Instruction 1: According to the article on the biggest auto stories of 2016, how many private sector jobs does the auto industry provide?

Page text:

The 5 biggest auto stories of 2016

December 30, 2016

By David Kiley
 
The auto industry is a prime mover of the U.S. economy. According to the Center for Auto Research, in Ann Arbor, Mich., the industry provides some 7 million private sector jobs, and $500 billion in salaries. Each auto manufacturer job creates 11 other jobs in related industries (dealers and suppliers) as well as indirect jobs (businesses that are otherwise dependent on auto plants, corporate offices, supplier parks, etc.).
On the whole, the auto sector is responsible for almost 4 percent of the U.S. economy, so it is worthwhile taking a look at the biggest stories impacting the industry in 2016.
Peak auto sales
Industry sales have peaked at 17.4 million, and will trend downward through 2024, heading to a low of slightly above 15 million, according to multiple analysts. That will put pressure on earnings for many automakers. Though General Motors, Ford and FCA dramatically lowered their "break-even" levels after the 2009 economic meltdown and restructurings, those break-break even points (the level of industry sales necessary for the companies to earn a profit) have crept up since then. Still, automakers will remain in the black at that level.
Despite stock market gains, higher wages and low unemployment, nearly record incentive spending by automakers are only allowing automakers to tread water, compared with last year’s sales levels.
Shot across the bow from Trump
President-elect Donald Trump won industrial swing states Michigan, Ohio, Wisconsin and Pennsylvania, as well as reliably red-state Indiana, by promising working-class people in towns that have lost jobs to Mexico, China and other developing cheap-labor countries that he will shake up trade and tax policy to bring jobs back.
It remains to be seen if Trump has the resolve to take executive-order actions at his disposal, or if he can garner support from House and Senate Republicans to essentially punish corporations for practicing free-trade and following trade agreements signed and supported by the last three U.S. presidents. The likely result: Not that many jobs are prevented from leaving the U.S., or are specifically repatriated to the U.S. because of Trump in the next four years.
The uncertainty of what Trump will do will impact decisions by GM, Ford and FCA in particular about where they source products over the next four years. Because Mexico has become a place where these companies can build small, fuel-efficient passenger cars and minimize their labor costs on small-margin or no-margin small cars, Trump’s chess moves will have a lot to do with product and manufacturing decisions until he establishes actual policy. 
His move with Carrier Corporation to save some 700 jobs in Indiana that were headed to Mexico does not constitute policy. Indeed, the company’s CEO has strongly suggested he kept some jobs in Indiana as a carrot to the new President to not target the government contracts of Carrier’s parent’s company, United Technologies. 
But the Carrier move and other small measures like that could be merely intended to get companies to not make decisions to send jobs south of the border on his watch, saving him from having to make actual policy.
Fuel economy challenges
The federal government is sticking to its tougher emissions and fuel economy regulations to be reached by 2025. But stubbornly low gas prices and consumer love of SUVs and pickup trucks is making that very difficult.
"Low energy prices have increased the demand for less fuel-efficient vehicles, and this will make achieving the fuel standards tougher," said Martin Zimmerman, a professor at the University of Michigan’s Stephen M. Ross School of Business.

Instruction 2: Report how many lines in the records contain the string "falls", matching case exactly. Give only the number.

[Plain-text document sources]
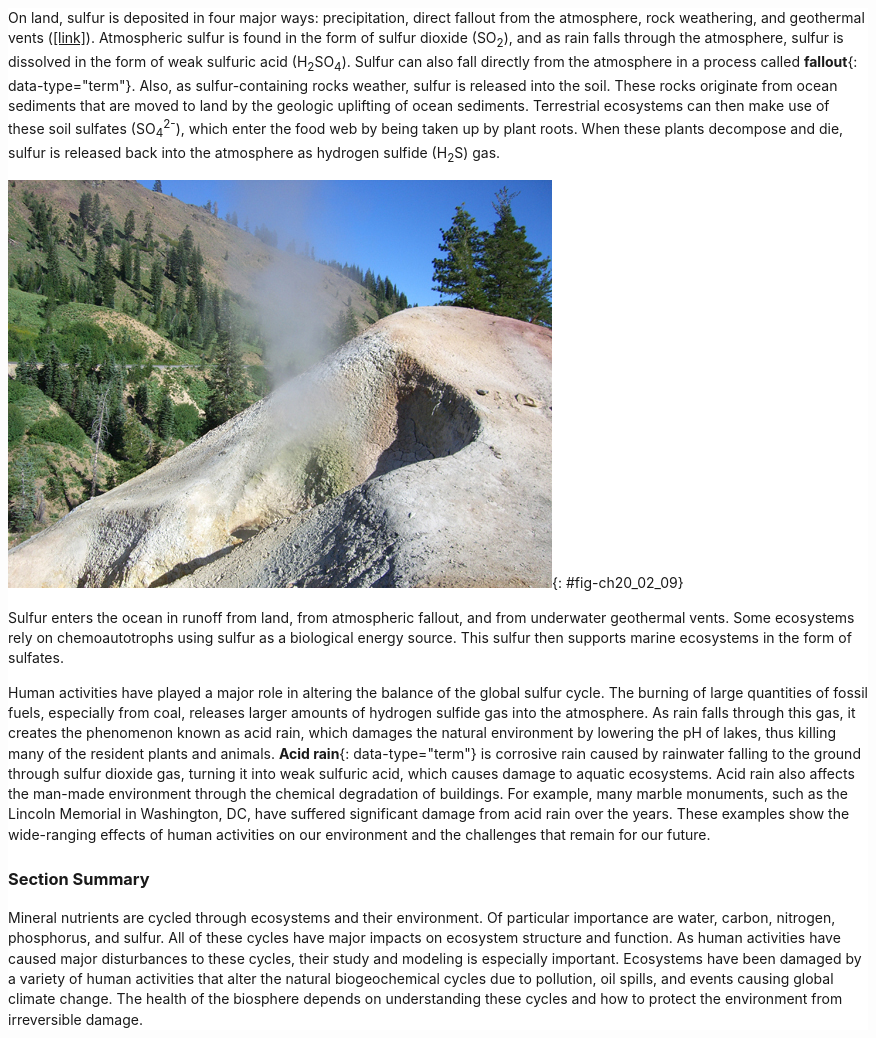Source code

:On land, sulfur is deposited in four major ways: precipitation, direct fallout from the atmosphere, rock weathering, and geothermal vents ([\[link\]](#fig-ch20_02_09)). Atmospheric sulfur is found in the form of sulfur dioxide (SO<sub>2</sub>), and as rain falls through the atmosphere, sulfur is dissolved in the form of weak sulfuric acid (H<sub>2</sub>SO<sub>4</sub>). Sulfur can also fall directly from the atmosphere in a process called **fallout**{: data-type="term"}. Also, as sulfur-containing rocks weather, sulfur is released into the soil. These rocks originate from ocean sediments that are moved to land by the geologic uplifting of ocean sediments. Terrestrial ecosystems can then make use of these soil sulfates (SO<sub>4</sub><sup>2-</sup>), which enter the food web by being taken up by plant roots. When these plants decompose and die, sulfur is released back into the atmosphere as hydrogen sulfide (H<sub>2</sub>S) gas.

![The photo shows a white, pyramid-shaped mound with gray steam escaping from it.](../resources/Figure_20_02_09.jpg "At this sulfur vent in Lassen Volcanic National Park in northeastern California, the yellowish sulfur deposits are visible near the mouth of the vent. (credit: &#x201C;Calbear22&#x201D;/Wikimedia Commons)"){: #fig-ch20_02_09}

Sulfur enters the ocean in runoff from land, from atmospheric fallout, and from underwater geothermal vents. Some ecosystems rely on chemoautotrophs using sulfur as a biological energy source. This sulfur then supports marine ecosystems in the form of sulfates.

Human activities have played a major role in altering the balance of the global sulfur cycle. The burning of large quantities of fossil fuels, especially from coal, releases larger amounts of hydrogen sulfide gas into the atmosphere. As rain falls through this gas, it creates the phenomenon known as acid rain, which damages the natural environment by lowering the pH of lakes, thus killing many of the resident plants and animals. **Acid rain**{: data-type="term"} is corrosive rain caused by rainwater falling to the ground through sulfur dioxide gas, turning it into weak sulfuric acid, which causes damage to aquatic ecosystems. Acid rain also affects the man-made environment through the chemical degradation of buildings. For example, many marble monuments, such as the Lincoln Memorial in Washington, DC, have suffered significant damage from acid rain over the years. These examples show the wide-ranging effects of human activities on our environment and the challenges that remain for our future.

### Section Summary

Mineral nutrients are cycled through ecosystems and their environment. Of particular importance are water, carbon, nitrogen, phosphorus, and sulfur. All of these cycles have major impacts on ecosystem structure and function. As human activities have caused major disturbances to these cycles, their study and modeling is especially important. Ecosystems have been damaged by a variety of human activities that alter the natural biogeochemical cycles due to pollution, oil spills, and events causing global climate change. The health of the biosphere depends on understanding these cycles and how to protect the environment from irreversible damage.


[1]: http://openstaxcollege.org/l/biogeochemical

Response area 1: Some 7 million.

Response area 2: 2